Continual Test-Time Adaptation for Single Image Defocus Deblurring via Causal Siamese Networks
Shuang Cui, Yi Li, Jiangmeng Li, Xiongxin Tang, Bing Su, Fanjiang Xu, Hui Xiong
TL;DR
This work tackles the degradation of SIDD models under out-of-distribution, lens-specific PSF heterogeneity by introducing CauSiam, a continual test-time adaptation framework built on Siamese networks. It couples SiamCTTA with a causality-informed semantic priors integration (VSPI) that leverages large-scale vision-language models (e.g., CLIP) to achieve causal identifiability between blurry inputs and restored images. The approach demonstrates substantial generalization gains across five SIDD datasets, improves robustness to long-term domain shifts, and maintains efficiency by updating only a cross-attention semantic module and employing EMA distillation. The integration of SCM-based analysis and VLM-derived priors provides a principled path to reducing semantic artifacts while preserving fine-grained details in restoration, enabling practical deployment across diverse imaging devices.
Abstract
Single image defocus deblurring (SIDD) aims to restore an all-in-focus image from a defocused one.
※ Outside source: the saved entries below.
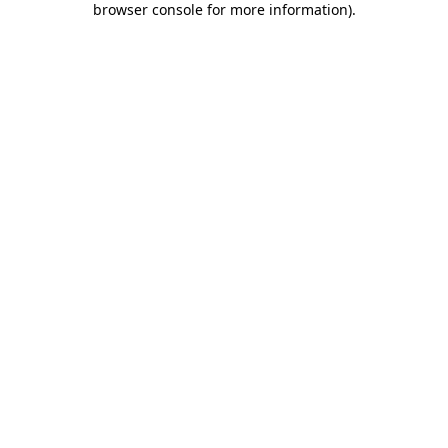
browser console for more information)
.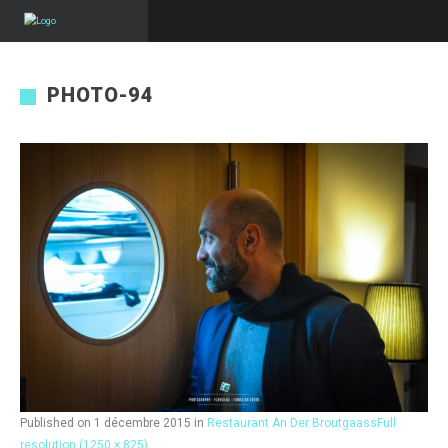
PHOTO-94
Published on
1 décembre 2015
in
Restaurant An Der Broutgaass
Full
resolution (1250 × 825)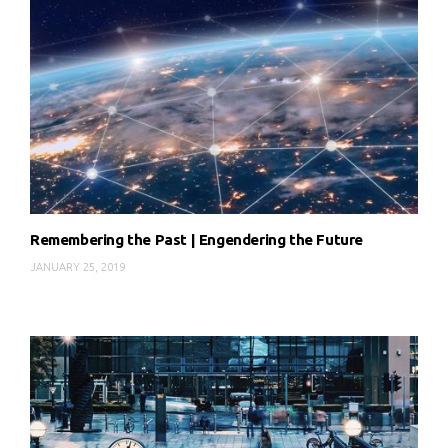
Remembering the Past | Engendering the Future
JANUARY 25, 2019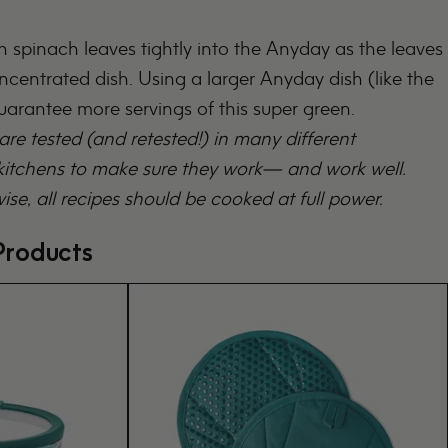
 spinach leaves tightly into the Anyday as the leaves
oncentrated dish. Using a larger Anyday dish (like the
guarantee more servings of this super green.
 are tested (and retested!) in many different
tchens to make sure they work— and work well.
ise, all recipes should be cooked at full power.
roducts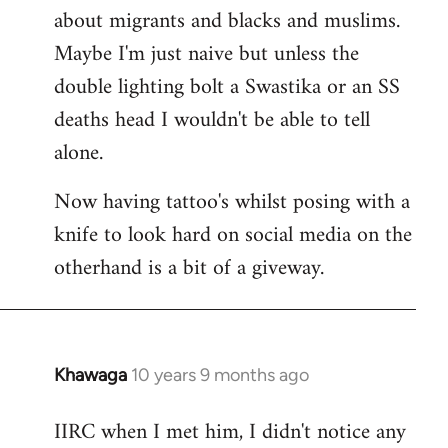
about migrants and blacks and muslims.
Maybe I'm just naive but unless the
double lighting bolt a Swastika or an SS
deaths head I wouldn't be able to tell
alone.
Now having tattoo's whilst posing with a
knife to look hard on social media on the
otherhand is a bit of a giveway.
Khawaga
10 years 9 months ago
In
reply
IIRC when I met him, I didn't notice any
to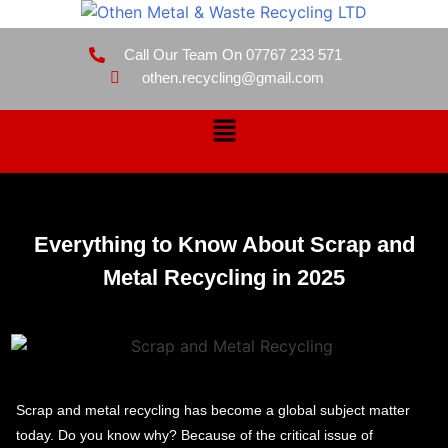
Call Our Team On 07767 233 571
othen.recycling@gmail.com
Everything to Know About Scrap and
Metal Recycling in 2025
Scrap and metal recycling has become a global subject matter
today. Do you know why? Because of the critical issue of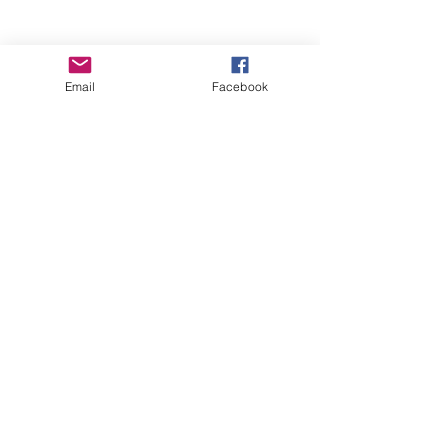
Email
Facebook
Wise Woman Shoppe
Subscribe Form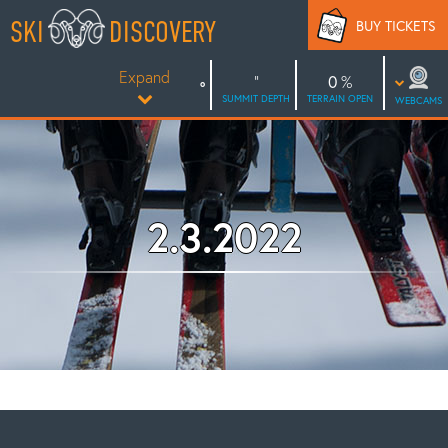
Skip
SKI
DISCOVERY
BUY TICKETS
to
content
Expand
0
SUMMIT DEPTH
TERRAIN OPEN
WEBCAMS
2.3.2022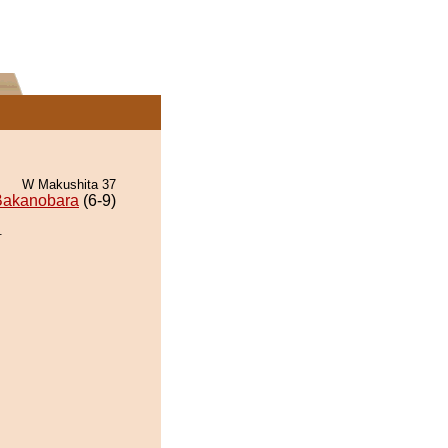
W Makushita 37
Bakanobara
(6-9)
.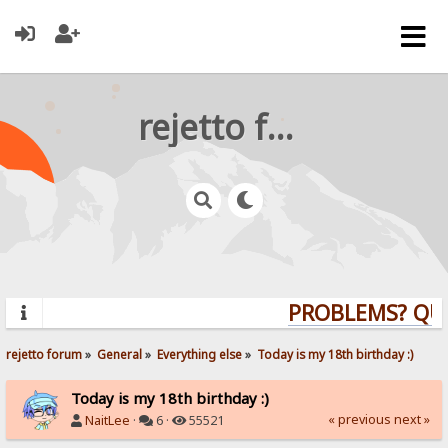
rejetto forum
PROBLEMS? QUES
rejetto forum
»
General
»
Everything else
»
Today is my 18th birthday :)
Today is my 18th birthday :)
« previous
next »
NaitLee
·
6 ·
55521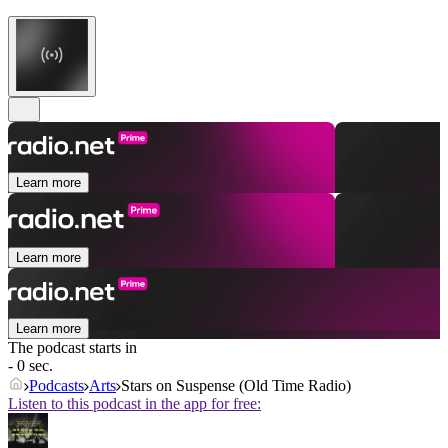
Learn more
Learn more
Learn more
The podcast starts in
- 0 sec.
Podcasts
Arts
Stars on Suspense (Old Time Radio)
Listen to this podcast in the app for free: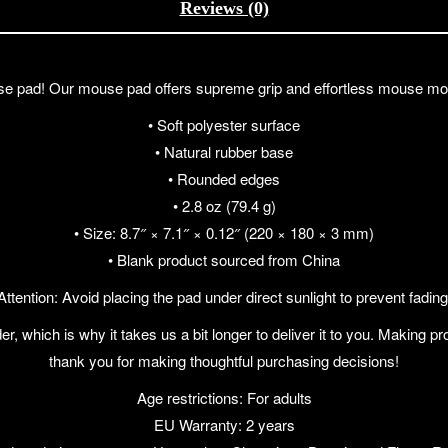
Reviews (0)
pad! Our mouse pad offers supreme grip and effortless mouse move
• Soft polyester surface
• Natural rubber base
• Rounded edges
• 2.8 oz (79.4 g)
• Size: 8.7″ × 7.1″ × 0.12″ (220 × 180 × 3 mm)
• Blank product sourced from China
Attention: Avoid placing the pad under direct sunlight to prevent fading
r, which is why it takes us a bit longer to deliver it to you. Making 
thank you for making thoughtful purchasing decisions!
Age restrictions: For adults
EU Warranty: 2 years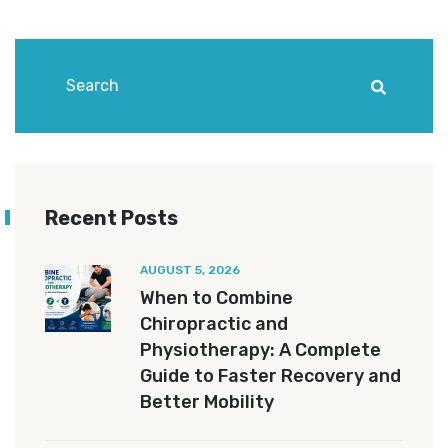
Recent Posts
AUGUST 5, 2026
When to Combine
Chiropractic and
Physiotherapy: A Complete
Guide to Faster Recovery and
Better Mobility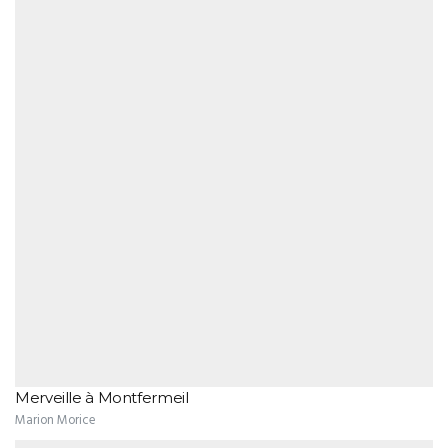
Merveille à Montfermeil
Marion Morice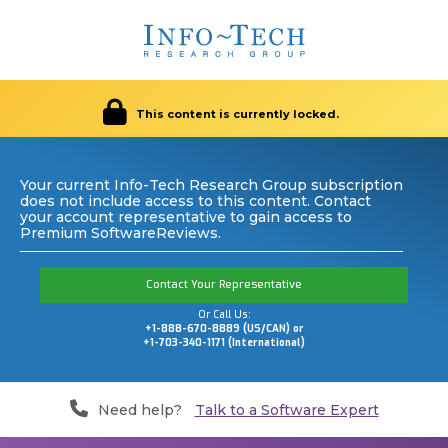
This content is currently locked.
Your current Info-Tech Research Group subscription
does not include access to this content. Contact
your account representative to gain access to
Premium SoftwareReviews.
Contact Your Representative
Or Call Us:
+1-888-670-8889 (US/CAN) or
+1-703-340-1171 (International)
Need help?
Talk to a Software Expert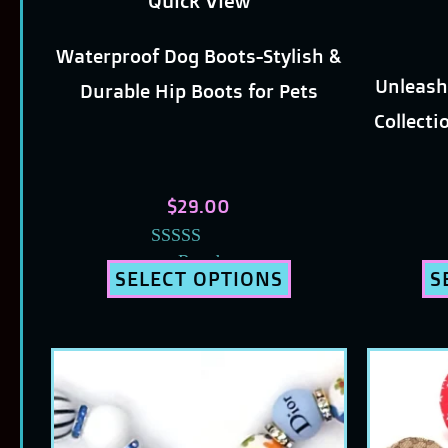
Quick View
chosen
Waterproof Dog Boots-Stylish &
on
Unleash
Durable Hip Boots for Pets
the
Collecti
product
page
$
29.00
Rated
SELECT OPTIONS
S
5.00
out of 5
This
product
has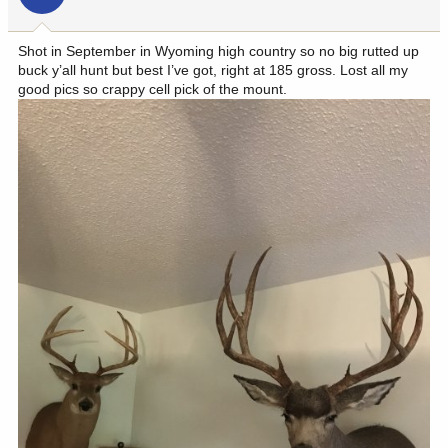
n
s
:
Shot in September in Wyoming high country so no big rutted up
buck y’all hunt but best I’ve got, right at 185 gross. Lost all my
good pics so crappy cell pick of the mount.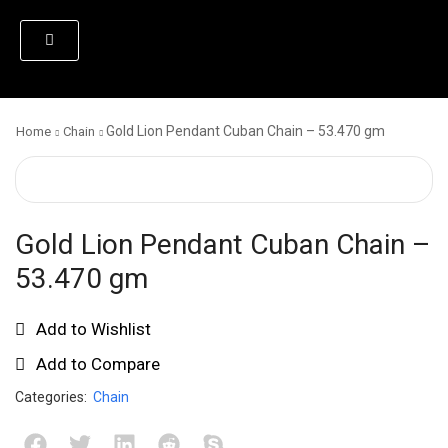
Gold Lion Pendant Cuban Chain – 53.470 gm
Home
Chain
Gold Lion Pendant Cuban Chain –
53.470 gm
Add to Wishlist
Add to Compare
Categories:
Chain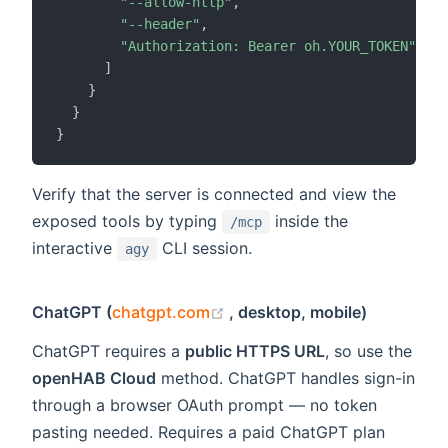
"--allow-http"
,
"--header"
,
"Authorization: Bearer oh.YOUR_TOKEN"
]
}
}
}
Verify that the server is connected and view the
exposed tools by typing
inside the
/mcp
interactive
CLI session.
agy
(opens new window)
ChatGPT (
chatgpt.com
, desktop, mobile)
ChatGPT requires a
public HTTPS URL
, so use the
openHAB Cloud
method. ChatGPT handles sign-in
through a browser OAuth prompt — no token
pasting needed. Requires a paid ChatGPT plan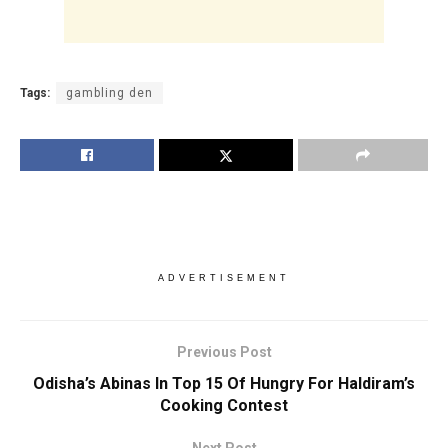
Tags:
gambling den
ADVERTISEMENT
Previous Post
Odisha’s Abinas In Top 15 Of Hungry For Haldiram’s
Cooking Contest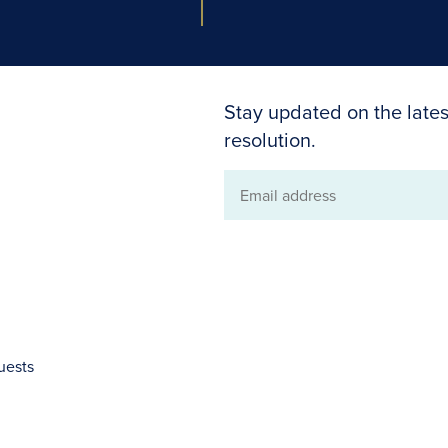
Stay updated on the lates
resolution.
Email
address
uests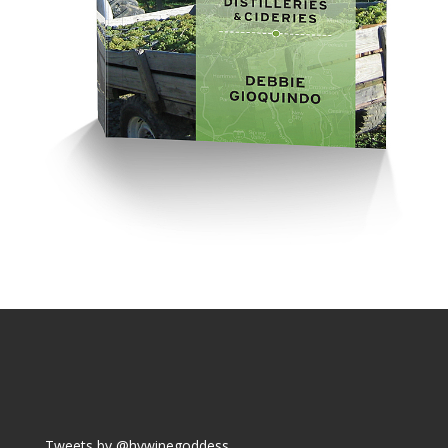
Tweets by @hvwinegoddess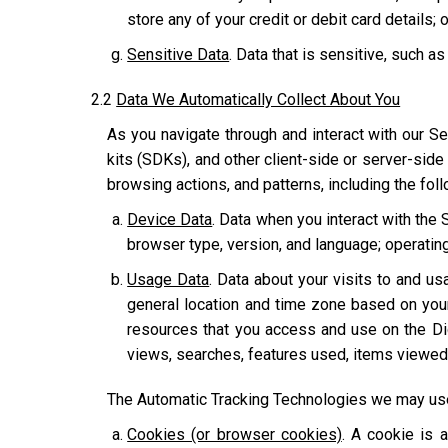
store any of your credit or debit card details; o
Sensitive Data
. Data that is sensitive, such as
2.2
Data We Automatically Collect About You
As you navigate through and interact with our Se
kits (SDKs), and other client-side or server-side
browsing actions, and patterns, including the fol
Device Data
. Data when you interact with the 
browser type, version, and language; operatin
Usage Data
. Data about your visits to and usa
general location and time zone based on you
resources that you access and use on the Dig
views, searches, features used, items viewed,
The Automatic Tracking Technologies we may use 
Cookies (or browser cookies)
. A cookie is 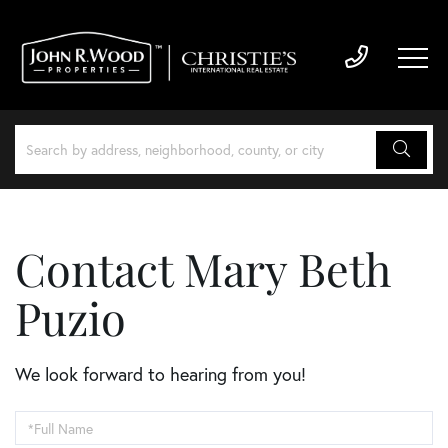
Contact Mary Beth
Puzio
We look forward to hearing from you!
Enter
Your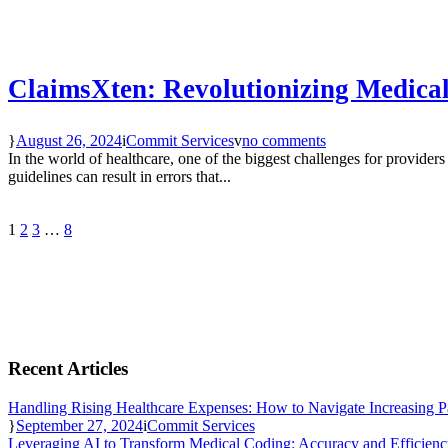
ClaimsXten: Revolutionizing Medical
August 26, 2024
Commit Services
no comments
In the world of healthcare, one of the biggest challenges for provider
guidelines can result in errors that...
1
2
3
…
8
Recent Articles
Handling Rising Healthcare Expenses: How to Navigate Increasing P
September 27, 2024
Commit Services
Leveraging AI to Transform Medical Coding: Accuracy and Efficien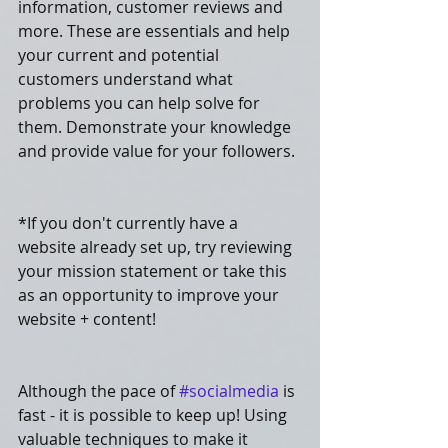
information, customer reviews and 
more. These are essentials and help 
your current and potential 
customers understand what 
problems you can help solve for 
them. Demonstrate your knowledge 
and provide value for your followers.
*If you don't currently have a 
website already set up, try reviewing 
your mission statement or take this 
as an opportunity to improve your 
website + content! 
Although the pace of 
#socialmedia
 is 
fast - it is possible to keep up! Using 
valuable techniques to make it 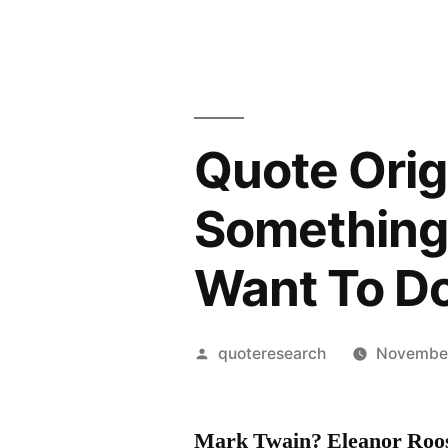
Quote Origi
Something 
Want To D
Posted
quoteresearch
November
by
Mark Twain? Eleanor Roo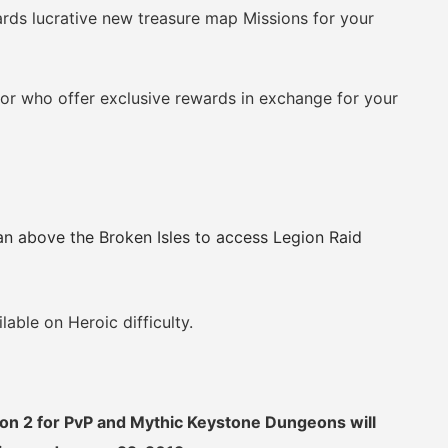
s lucrative new treasure map Missions for your
 who offer exclusive rewards in exchange for your
n above the Broken Isles to access Legion Raid
ble on Heroic difficulty.
son 2 for PvP and Mythic Keystone Dungeons will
Distribution shifts in defocused images generally lead to performance degradation of existing methods during out-of-distribution inferences. In this work, we gauge the intrinsic reason behind the performance degradation, which is identified as the heterogeneity of lens-specific point spread functions. Empirical evidence supports this finding, motivating us to employ a continual test-time adaptation (CTTA) paradigm for SIDD. However, traditional CTTA methods, which primarily rely on entropy minimization, cannot sufficiently explore task-dependent information for pixel-level regression tasks like SIDD. To address this issue, we propose a novel Siamese networks-based continual test-time adaptation framework, which adapts source models to continuously changing target domains only requiring unlabeled target data in an online manner. To further mitigate semantically erroneous textures introduced by source SIDD models under severe degradation, we revisit the learning paradigm through a structural causal model and propose Causal Siamese networks (CauSiam). Our method leverages large-scale pre-trained vision-language models to derive discriminative universal semantic priors and integrates these priors into Siamese networks, ensuring causal identifiability between blurry inputs and restored images. Extensive experiments demonstrate that CauSiam effectively improves the generalization performance of existing SIDD methods in continuously changing domains.